A Ford by any other name is still a Ford

What do you call a Ford Five Hundred that doesn’t sell? A Taurus. Or at least, that’s what the folks at Ford intend to do. They are renaming the Ford Five Hundred, the full-sized sedan that replaced the Taurus in 2005, the Taurus—all in an effort to revive sales.

The logic behind this move? Here’s what Mark Fields, Ford's President of The Americas, had to say at the recent Chicago Auto Show: “Taurus has been an icon for Ford's family sedan for more than two decades, and it's time to return this powerful name to where it belongs.

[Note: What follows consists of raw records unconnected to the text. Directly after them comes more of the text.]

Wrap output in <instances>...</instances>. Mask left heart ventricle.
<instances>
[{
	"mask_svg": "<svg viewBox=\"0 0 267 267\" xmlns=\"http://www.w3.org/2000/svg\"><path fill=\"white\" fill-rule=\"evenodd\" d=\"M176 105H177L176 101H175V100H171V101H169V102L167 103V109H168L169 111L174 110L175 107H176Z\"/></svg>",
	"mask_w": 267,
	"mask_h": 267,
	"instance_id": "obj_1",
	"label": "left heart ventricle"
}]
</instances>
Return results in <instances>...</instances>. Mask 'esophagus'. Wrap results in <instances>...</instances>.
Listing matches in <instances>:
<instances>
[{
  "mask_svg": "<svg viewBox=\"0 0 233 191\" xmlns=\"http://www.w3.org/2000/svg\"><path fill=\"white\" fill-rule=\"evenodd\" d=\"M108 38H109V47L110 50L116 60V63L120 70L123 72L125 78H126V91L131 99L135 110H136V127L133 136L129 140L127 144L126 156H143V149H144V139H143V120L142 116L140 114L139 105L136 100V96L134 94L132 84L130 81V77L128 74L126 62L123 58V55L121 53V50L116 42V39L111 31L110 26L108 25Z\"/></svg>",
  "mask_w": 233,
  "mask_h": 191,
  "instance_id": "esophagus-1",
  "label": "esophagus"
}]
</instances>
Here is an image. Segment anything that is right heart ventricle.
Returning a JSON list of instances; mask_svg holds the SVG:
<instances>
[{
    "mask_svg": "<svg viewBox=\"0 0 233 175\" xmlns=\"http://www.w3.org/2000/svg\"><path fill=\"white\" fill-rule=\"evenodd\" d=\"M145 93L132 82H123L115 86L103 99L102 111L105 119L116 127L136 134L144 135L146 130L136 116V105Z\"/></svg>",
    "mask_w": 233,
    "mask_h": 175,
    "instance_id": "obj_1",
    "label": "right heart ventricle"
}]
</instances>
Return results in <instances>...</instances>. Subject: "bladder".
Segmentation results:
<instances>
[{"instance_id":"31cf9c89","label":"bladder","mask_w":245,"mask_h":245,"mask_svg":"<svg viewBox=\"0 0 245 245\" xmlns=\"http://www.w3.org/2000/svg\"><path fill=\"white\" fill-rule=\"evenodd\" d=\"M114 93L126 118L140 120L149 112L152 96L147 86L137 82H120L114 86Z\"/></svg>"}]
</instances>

Consumer awareness of the Taurus name is double the Five Hundred that it's replacing.”

Fields went on to say, “By giving these vehicles the names that consumers recognize at the same time we're making significant upgrades, we're confident that even more people are going to be attracted to these great products in the future." I love it when they talk like that.

This reminds me, in a way, of when The Coca-Cola Company launched New Coke, and then, because of consumer backlash, hastily relaunched Classic Coke. Marketing-wise, it was the stuff that dreams were made of. In fact, when asked if the whole deal was simply a marketing ploy,
Roberto Goizueta, Coke’s Chairman and CEO answered, “We are not that smart, and we are not that dumb."

Time will tell where the Ford Motor Company sits on that continuum.

[For other perspectives on this subject, check out Strategic Name Development and KirkWalsh.com]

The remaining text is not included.